Activities include cooking classes (above), swimming, cycling, local markets, light trekking, and visiting local crafts and small workshops such as a chopstick maker. Son Doong Caves, the largest caves in the world discovered in 2009, are also not far from here (but require a week-long hiking program). En route to Mai Chau by private car, we can also pause at Man Due, a town close to Mai Chau with great karst scenery. All in all, Mai Chau offers an easy escape from Hanoi but remains world's away for the time being.
Mai Chau offers some of the country's most scenic hiking and biking, from short, leisurely rides and walks through the valley along the river or longer treks into Puluong National Park (below). The valleys footpaths are away from traffic, meandering through villages and farms. If there are hilltribe markets in the area, we will visit early while busy.
As we like to arrange in several other places in the region, including Inle Lake in Myanmar, Luang Prabang in Laos, and in Hue and Mai Chau on the Vietnamese central coast, there's remote access and adventure afforded loading bikes onto small boats and heading up or down stream.
The best area for cycling in Vietnam. For over 20 years we have been coming here with our cycling trips (www.veloasia.com), for a day or even longer, with cycling trips for casual bikers, or longer tours touring cyclists riding around this picturesque region of Vietnam or all the way to Luang Prabang .
Within the Mai Chau Valley, quiet foothpaths with no automobile traffic meander through local villages and farms, over the river, nestled between towering karst peaks offering idylic pedaling. We can also cycle through nearby Pu Luong National Park, admiring the terraced rice fields and jungle setting. For those less wanting to ride longer with assistance, we can arrange imported Giant e-bikes as an option.

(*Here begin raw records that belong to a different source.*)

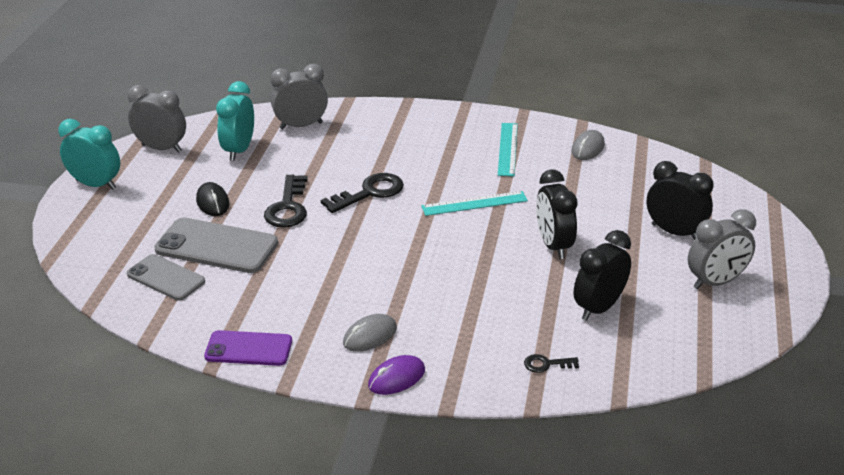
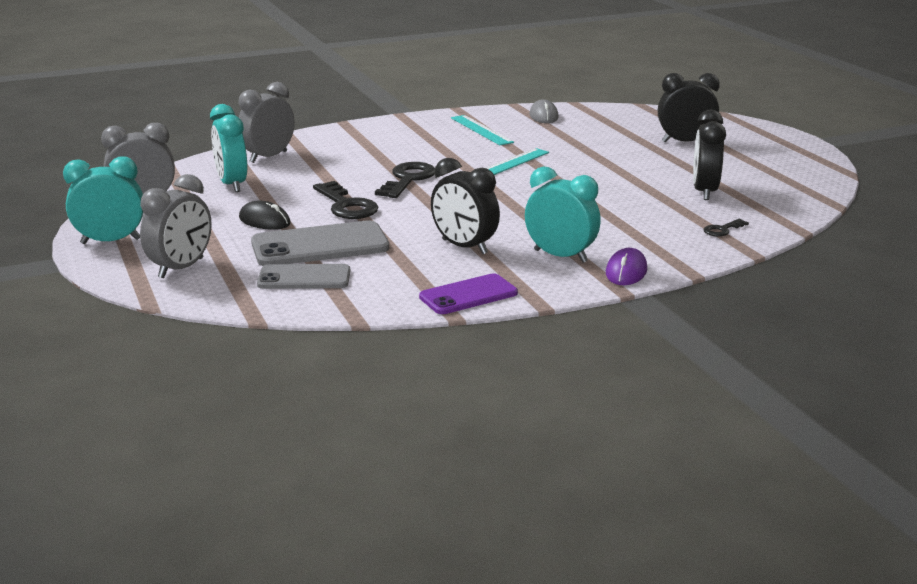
camera: 35 degrees left, 10 degrees down
(370, 336) = (560, 256): grey mouse -> turquoise clock
(553, 245) = (612, 170): black clock -> black clock (464, 247)
(716, 282) = (757, 158): grey clock -> grey clock (181, 268)

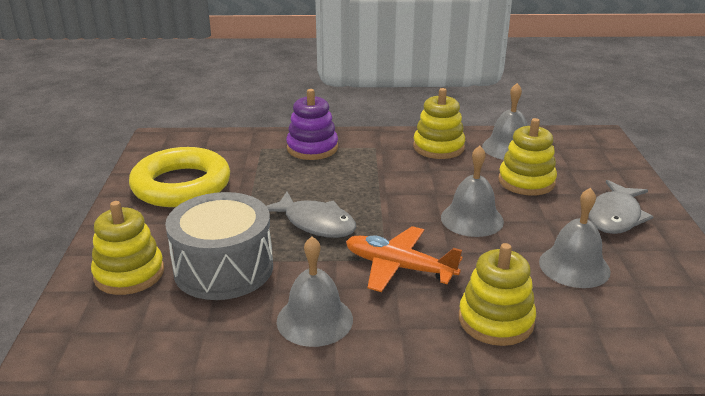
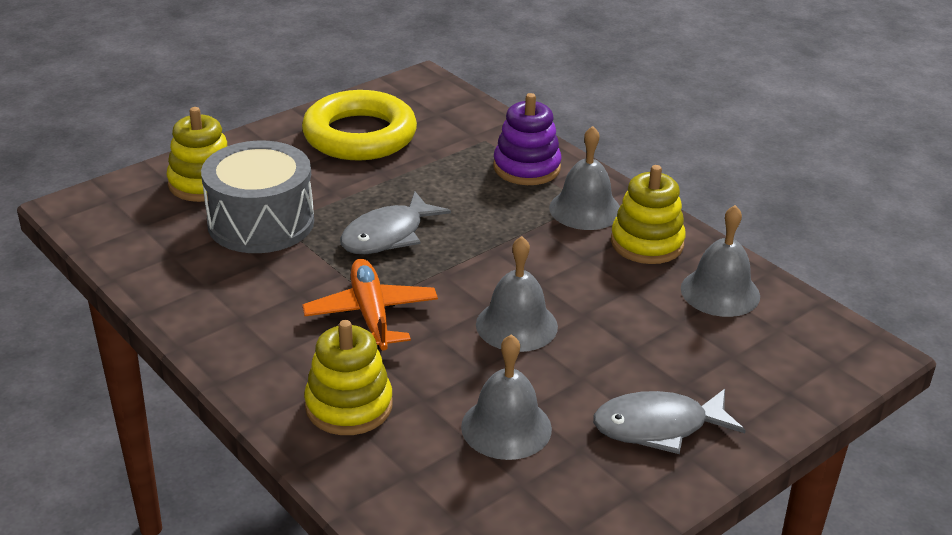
camera: 50 degrees right, 5 degrees up
(314, 320) = (241, 302): grey bell -> grey bell (585, 209)
(315, 223) = (388, 235): grey fish -> grey fish turned 45 degrees clockwise
(526, 181) = (652, 333): yellow stacking toy -> none

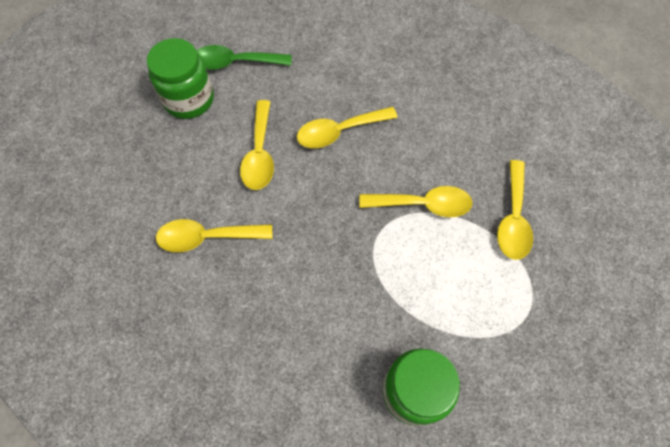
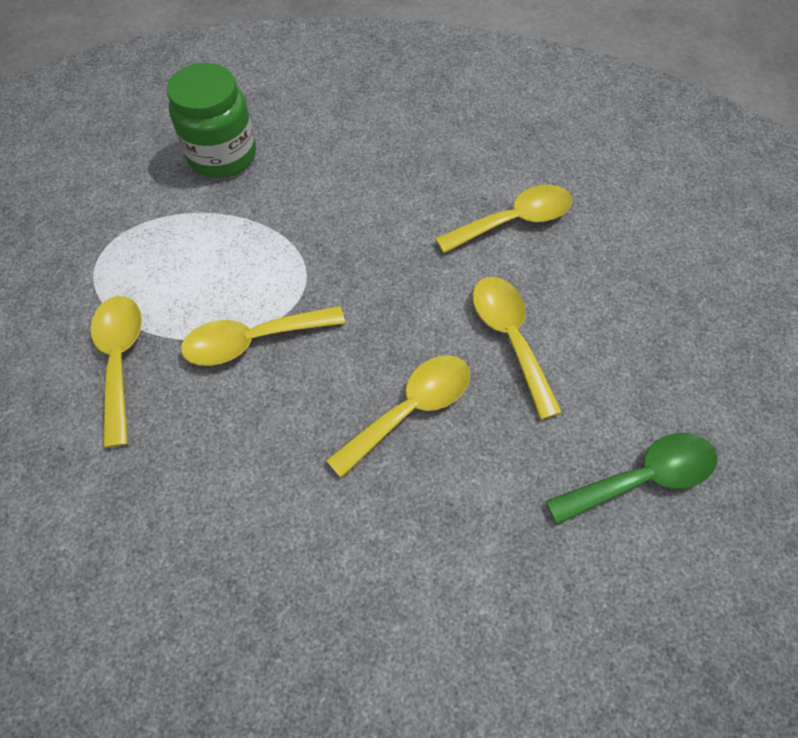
camera: 160 degrees right, 5 degrees down
(189, 99) = (665, 386): green jar -> none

Newer lodges are rustic, but elegant, clean and comfortable with traditional wooden architecture. Many of Mai Chau valleys attractions are close by, a White Thai village only several hundred yards away and from here we can plan several biking routes. There is a large lounge and restaurant. A pool offers a refreshing place for a dip and to relax post-hike. There are a limited number of spacious rooms that do not face the roadway, and these book early in the season. Lodges do have Wifi.
We arrange, seasonally, with one family to share their home on a private basis (no other travelers will be in the home) and have brought our own bedding and other conveniences from Hanoi to make the stay a comfortable one with a simple fold-up mattress and mosquito net.

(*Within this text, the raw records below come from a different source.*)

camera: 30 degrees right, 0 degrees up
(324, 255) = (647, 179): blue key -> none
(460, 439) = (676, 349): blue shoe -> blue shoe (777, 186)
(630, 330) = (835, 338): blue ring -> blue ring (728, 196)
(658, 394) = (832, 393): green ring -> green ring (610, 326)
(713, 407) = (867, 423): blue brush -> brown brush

The long house family arranges for food to be served, local style, on the floor. Staying in a long house gives you an opportunity to see how the locals live, although slightly commercialized — with a a stock of items for sale to tourists passing through the area. For less adventurous accommodation, the comfortable Mai Chau Lodge has opened with fabulous views over the valley.

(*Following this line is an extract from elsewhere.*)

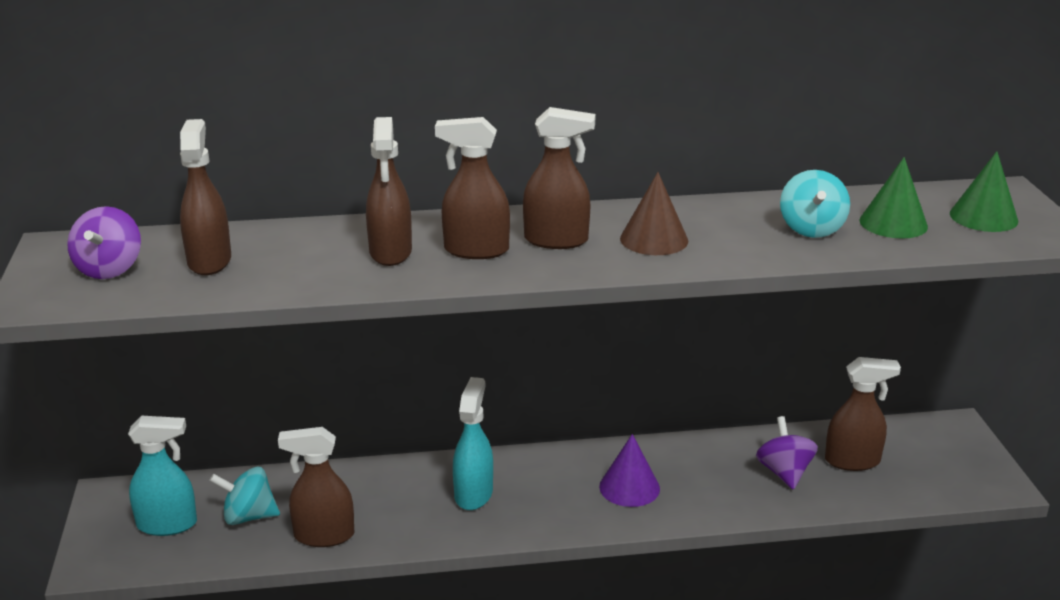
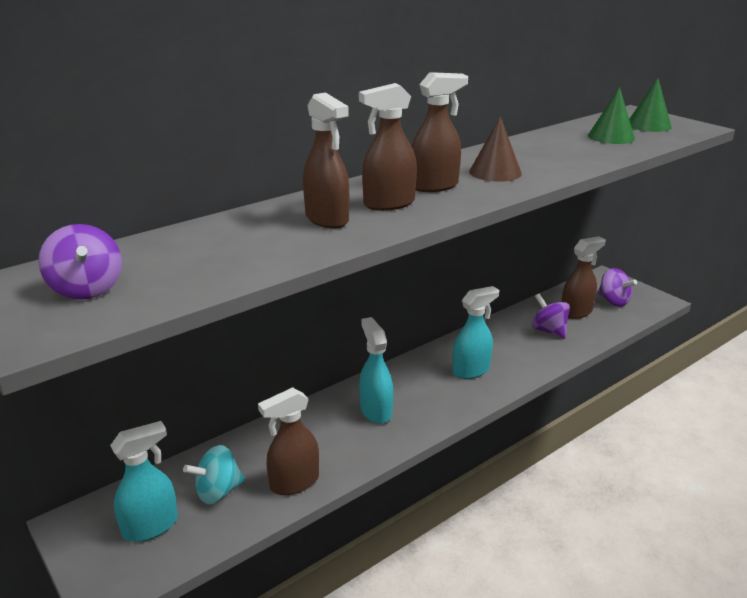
camera: 30 degrees left, 0 degrees up
(209, 261) = (179, 260): brown spray bottle -> none
(629, 487) = (471, 370): purple cone -> turquoise spray bottle
(811, 229) = (574, 148): turquoise spinning top -> none
(926, 463) = (613, 301): none -> purple spinning top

Late October and early November is harvest season, when the terraced fields are golden yellow with pleasant weather. Mai Chau can be cool and cloudy, much like Halong Bay, from late December until the beginning of March dipping into the low 60s or 17 Celsius (though Sapa can be at or below freezing during these months), and it if sunshine is paramount on your trip, we recommend heading south to Mai Chau on the central coast. For sunshine, Mai Chau is best to visit from March through June and even warmer July. September can be rainy, although not everyday.